In honor of Mr. Friedkin, who passed earlier this week.

The controversy was thick for 1980's CRUISING even before director William Friedkin rolled cameras in NYC's Greenwich Village.  The film, loosely adapted from Gerald Walker's book of the same name by Friedkin, follows a cop who goes undercover in the world of S&M/bondage and leather bars to catch a serial killer who targets homosexual men.  So vociferous against this project was the gay community that many gathered in the streets to disrupt production by making enough noise to necessitate some serious ADR later on.   I read that some protesters also used mirrors on rooftops to mess with lighting.  

Al Pacino plays Steve Burns, an NYPD officer who is recruited for said undercover mission as his features resemble that of the killer's victims. What unfolds is a fairly standard tale of the deep cover lawman who gets too deep and begins to lose his way, possibly even his identity.  You've seen it many, many times before, and probably far more convincingly than here.  Given the relative novelty of the culture CRUISING depicts, this could've been a really fascinating movie.  And it is, as far as how Friedkin covers this world, unfamiliar to most viewers.  The atmosphere is extremely vivid and almost makes the film feel like a fly on the wall documentary at times.  The director was able to shoot in some real locations, and the result is the sort of texture rarely duplicated on a soundstage.   For this alone, the movie earns some cred.

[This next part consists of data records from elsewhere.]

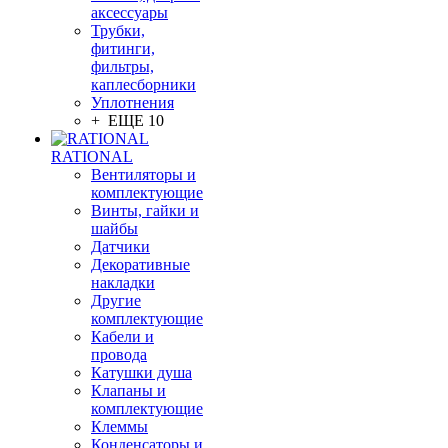
аксессуары
Трубки,
фитинги,
фильтры,
каплесборники
Уплотнения
+ ЕЩЕ 10
RATIONAL
Вентиляторы и
комплектующие
Винты, гайки и
шайбы
Датчики
Декоративные
накладки
Другие
комплектующие
Кабели и
провода
Катушки душа
Клапаны и
комплектующие
Клеммы
Конденсаторы и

But everything else is off.   Pacino never convinces.  Not as a cop, and not as a man plagued by an identity crisis, though his character repeatedly says as much.   He seems distracted here; this is far from his best work.  Karen Allen plays Burns' girlfriend Nancy, and her scenes feel truncated and incomplete.  Like pieces are missing from this movie. Result - this isn't much of a cop drama or a psychological thriller.  A lot of the blame falls on Friedkin's screenplay, which has ideas of interest but never develops anything.  I read that many compromises (and cuts) were made for United Artists to agree to release the picture.  It shows.  While there are some provocative moments here and there, everything feels distressingly tame. 

One curious element is the appearance of the murderer.  Played by different actors.  Suggesting that maybe there is more than one assailant?

Some viewers found another element particularly offensive and distasteful - the film's apparent equating of multiple stab wounds in the back (the killer's preferred method) to gay sex.   It is certainly a jumping off point for discussion for those so inclined.